T he context for faith-based social services is a campaign to align public policies with majoritarian religious practices and ideals. Consider the outcry against Romer v. Evans, the 1996 Supreme Court decision that struck down Colorado's Amendment 2, which prohibited the state from protecting homosexuals from discrimination. Like the Court's school prayer decisions, Romer was condemned for overruling a majority vote denying equal rights to homosexuals, whose behavior many considered sinful. (It also fueled demands for a Christian revolt against our godless regime.) But what critics of the Supreme Court's "arrogance" in thwarting the majority fail to recognize is that the Bill of Rights is intended to protect minorities, even-or especially-when majority rule derives from religious belief. Thirty years ago, when the Civil Rights Act was passed prohibiting race discrimination in public accommodations, many people probably harbored religious beliefs about the sinfulness of integration. For some, white supremacy was divinely ordained. A hundred years ago, many believed that male supremacy was a divine right and obligation-a belief the Promise Keepers organization is apparently fighting to revitalize today.

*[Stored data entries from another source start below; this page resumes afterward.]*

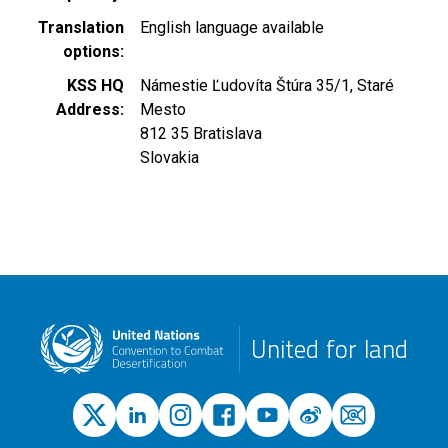
Translation
English language available
options
KSS HQ
Námestie Ľudovíta Štúra 35/1, Staré
Address
Mesto
812 35
Bratislava
Slovakia
United for land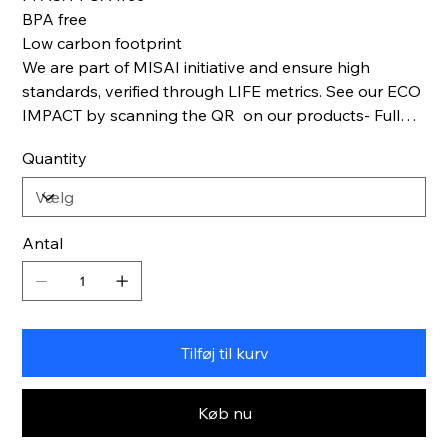
BPA free
Low carbon footprint
We are part of MISAI initiative and ensure high
standards, verified through LIFE metrics. See our ECO
IMPACT by scanning the QR on our products- Full
Life cycle transparency.
Quantity
Antal
Tilføj til kurv
Køb nu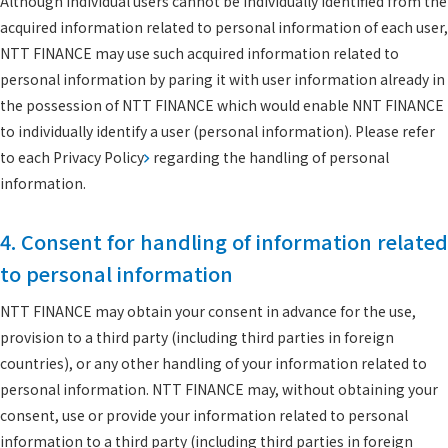
Although individual users cannot be individually identified from the
acquired information related to personal information of each user,
NTT FINANCE may use such acquired information related to
personal information by paring it with user information already in
the possession of NTT FINANCE which would enable NNT FINANCE
to individually identify a user (personal information). Please refer
to each
Privacy Policy
regarding the handling of personal
information.
4. Consent for handling of information related
to personal information
NTT FINANCE may obtain your consent in advance for the use,
provision to a third party (including third parties in foreign
countries), or any other handling of your information related to
personal information. NTT FINANCE may, without obtaining your
consent, use or provide your information related to personal
information to a third party (including third parties in foreign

But current demands for religiosity in government cannot simply be attributed to the religious right. Left-of-center communitarians share much of the credit (or blame) for prevailing critiques of secularism and celebrations of majority rule. Communitarians have lauded religious institutions as paradigms of community and sources of civic virtue; they have associated assertions of individual rights with selfishness and anomie; they have given majoritarianism new respectability by calling it a renewal of community. Of course, liberalism has also long stood for restraining the market behavior of individuals to promote a greater social good, but it has fought government attempts to control private behavior. Communitarianism extended the liberal critique of individualism in the economic sphere to the sphere of personal relations and civil liberties. It romanticized religious belief and the spiritual power of communities, injecting the left with hostility to existential demands for individual autonomy.
In this climate, appeals to Jeffersonian ideals of separating church and state and reminders of the threat to minority rights posed by state-established religions will do little to counter anecdotes about recovering addicts who find God or born-again welfare recipients who find the will to work, as well as jobs. But if the principles restraining majoritarianism fail us, sectarian rivalries may restrain the formation of majorities, as the Founders anticipated. ("Security for religious rights," Madison wrote in Federalist No. 52, depends on "the multiplicity of sects.")
Will right-wing Christians fight to give Muslims the power to conduct prayers in public schools or administer government funds? Will Muslims and Orthodox Jews join Southern Baptists in a fight to post the Ten Commandments in the nation's courts? Historically, religious minorities in America have supported the separation of church and state, recognizing in it a grant of religious freedom. But if they begin to feel more threatened by secularism than by a theocracy in which a majority rules (with the promise of benevolence), then First Amendment strictures against establishing religion may fall. If sectarianism doesn't emerge early to prevent church-state alliances, it will emerge with a vengeance, too late.